Preventing Posterior Extension
The next challenge was preventing posterior tear extension during phacoemulsification. To reduce this risk, I avoided hydrodissection and performed nucleus debulking through hydrodelineation. As shown in the video, I injected OVD into the capsular bag behind the lens, causing slight prolapse into the anterior chamber. Using a bimanual technique, I debulked the lens with both a chopper and an OVD cannula.
IOL Placement and Final Steps
I inserted a three-piece IOL into the sulcus, leaving the trailing haptic outside the main corneal incision as a precaution. This allowed for easy retrieval if the tear extended posteriorly and compromised capsular support.
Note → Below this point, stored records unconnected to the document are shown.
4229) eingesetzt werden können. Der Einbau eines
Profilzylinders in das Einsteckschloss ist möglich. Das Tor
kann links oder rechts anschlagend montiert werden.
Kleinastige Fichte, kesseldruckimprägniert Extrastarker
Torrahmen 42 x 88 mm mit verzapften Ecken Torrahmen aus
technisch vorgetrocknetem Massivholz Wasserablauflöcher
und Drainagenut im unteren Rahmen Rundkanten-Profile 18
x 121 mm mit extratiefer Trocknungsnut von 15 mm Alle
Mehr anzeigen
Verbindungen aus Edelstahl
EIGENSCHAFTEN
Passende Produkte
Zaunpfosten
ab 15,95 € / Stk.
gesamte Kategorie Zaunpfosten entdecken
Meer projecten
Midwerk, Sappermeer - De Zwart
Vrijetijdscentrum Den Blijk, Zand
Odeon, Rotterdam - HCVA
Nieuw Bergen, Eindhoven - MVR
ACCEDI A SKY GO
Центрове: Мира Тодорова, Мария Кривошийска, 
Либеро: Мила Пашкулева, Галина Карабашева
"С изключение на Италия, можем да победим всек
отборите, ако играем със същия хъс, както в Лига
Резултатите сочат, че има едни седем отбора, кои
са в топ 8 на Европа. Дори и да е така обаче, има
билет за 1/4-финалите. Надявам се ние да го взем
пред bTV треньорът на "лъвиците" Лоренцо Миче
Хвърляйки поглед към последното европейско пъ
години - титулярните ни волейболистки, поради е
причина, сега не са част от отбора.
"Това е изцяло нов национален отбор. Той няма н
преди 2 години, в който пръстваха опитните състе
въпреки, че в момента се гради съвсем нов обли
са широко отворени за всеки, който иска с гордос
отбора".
This approach, known as the scaffold technique, stabilizes the anterior chamber, protects the posterior capsule, and enables deeper plane phacoemulsification.
After completing phacoemulsification at the iris plane and confirming capsule integrity, I repositioned the IOL inside the capsular bag. Residual cortical material was easily removed using irrigation and aspiration around and under the IOL.
Despite the unplanned complication, the patient had an excellent outcome.
Signs of Posterior Capsule Extension
Signs that a tear has reached the posterior capsule include:
- Deepening of the anterior chamber
- The pupil snap sign
- Sudden peripheral red reflex appearance
- Loss of flap motility
- Nucleus tilt or nucleus sink
If the anterior capsular tear remains pre-equatorial, phacoemulsification can still proceed based on the surgeon’s experience. If necessary, conversion to extracapsular cataract extraction or small-incision cataract surgery remains an option.